Nakano H, Tsuchiya S, Takei Y, Minato K, Watanabe S, Makimoto T, Naruse I, Nomoto T, Ishihara S, Takise A, Ezawa K, Fueki N, Hoshino H, Saito R, Mori M
Department of Internal Medicine, National Nishi-Gunma Hospital, Shibukawa, Japan.
Am J Clin Oncol. 1996 Jun;19(3):245-8. doi: 10.1097/00000421-199606000-00007.
Cisplatin (CDDP)-containing chemotherapy has become the mainstay of clinical trials in unresectable non-small-cell lung cancer (NSCLC), but the role of chemotherapy in the routine management of NSCLC remains controversial. We conducted a phase I study with the combination carboplatin (CBDCA), CDDP, and etoposide (Etop) in unresectable NSCLC. CBDCA, at a starting dose of 80 mg/m2, on day 1, was combined with a fixed dose of CDDP (80 mg/m2, day 1) and Etop (80 mg/m2, days 1-3). Escalation was performed after four patients entered at each dose level. If no World Health Organization (WHO) grade 4 toxicity developed after the first cycle in more than half of the patients or WHO grade 3/4 toxicity in more than two thirds, the dose was escalated.
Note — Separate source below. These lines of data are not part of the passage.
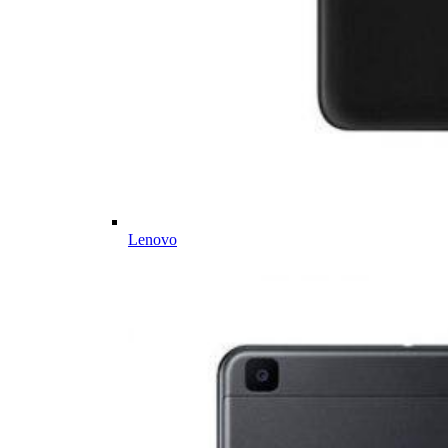
Lenovo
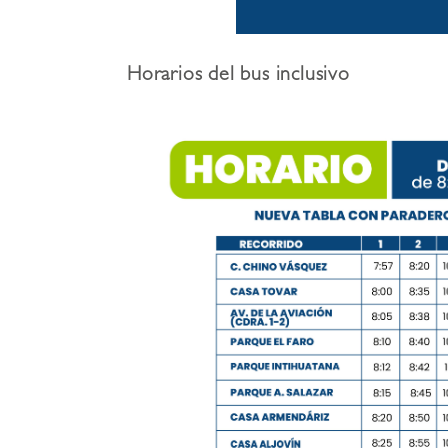
Horarios del bus inclusivo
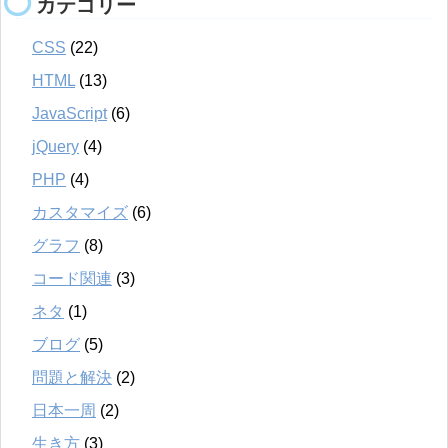
カテゴリー
CSS
(22)
HTML
(13)
JavaScript
(6)
jQuery
(4)
PHP
(4)
カスタマイズ
(6)
グラフ
(8)
コード関連
(3)
ネタ
(1)
ブログ
(5)
問題と解決
(2)
日本一周
(2)
生き方
(3)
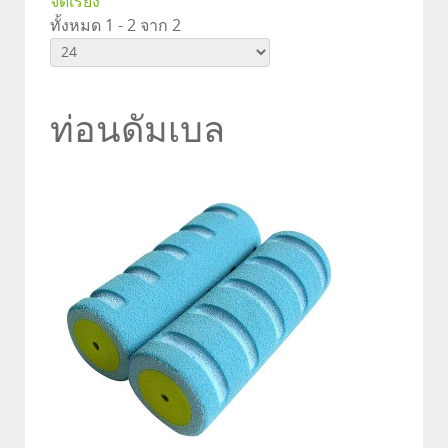
จัดเรียง
ทั้งหมด 1 - 2 จาก 2
ท่อนดัมเบล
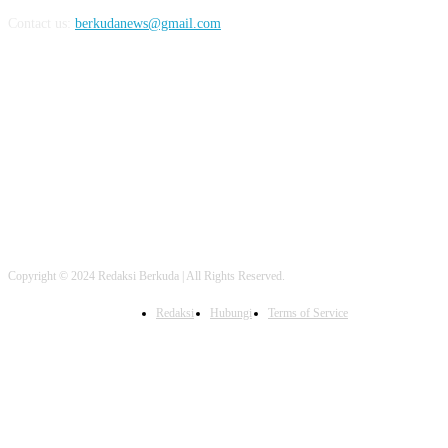
Contact us:
berkudanews@gmail.com
FOLLOW US
Copyright © 2024 Redaksi Berkuda | All Rights Reserved.
Redaksi
Hubungi
Terms of Service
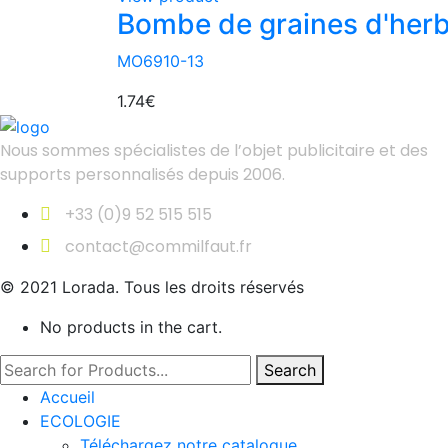
Bombe de graines d'her
MO6910-13
1.74
€
Nous sommes spécialistes de l’objet
publicitaire et des
supports personnalisés depuis 2006.
+33 (0)9 52 515 515
contact@commilfaut.fr
© 2021 Lorada. Tous les droits réservés
No products in the cart.
Search
Accueil
ECOLOGIE
Téléchargez notre catalogue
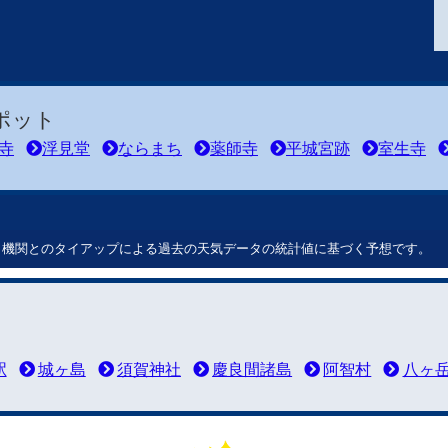
ポット
寺
浮見堂
ならまち
薬師寺
平城宮跡
室生寺
ート機関とのタイアップによる過去の天気データの統計値に基づく予想です。
駅
城ヶ島
須賀神社
慶良間諸島
阿智村
八ヶ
The maximum tolerated dose was established at 300 mg/m2 for CBDCA. Thrombocytopenia and leukopenia were the dose-limiting toxicities. No grade 3/4 nonhematologic toxicities were seen. The recommended dose of CBDCA to be combined with CDDP (80 mg/m2, day 1) and Etop (80 mg/m2, days 1-3) is 280 mg/m2. This trial suggests that our combination chemotherapy may be effective in patients with advanced NSCLC. A multicenter phase II study based on these findings is now under way.
含顺铂(CDDP)的化疗已成为不可切除非小细胞肺癌(NSCLC)临床试验的主要手段,但化疗在NSCLC常规治疗中的作用仍存在争议。我们对不可切除的NSCLC患者进行了一项卡铂(CBDCA)、顺铂和依托泊苷(Etop)联合的I期研究。CBDCA起始剂量为80mg/m²,于第1天给药,与固定剂量的顺铂(80mg/m²,第1天)和依托泊苷(80mg/m²,第1 - 3天)联合使用。每个剂量水平纳入4例患者后进行剂量递增。如果在第一个周期后超过半数患者未出现世界卫生组织(WHO)4级毒性,或超过三分之二患者未出现WHO 3/4级毒性,则增加剂量。CBDCA的最大耐受剂量确定为300mg/m²。血小板减少和白细胞减少是剂量限制性毒性。未观察到3/4级非血液学毒性。与顺铂(80mg/m²,第1天)和依托泊苷(80mg/m²,第1 - 3天)联合使用时,CBDCA的推荐剂量为280mg/m²。该试验表明我们的联合化疗可能对晚期NSCLC患者有效。基于这些发现的多中心II期研究正在进行中。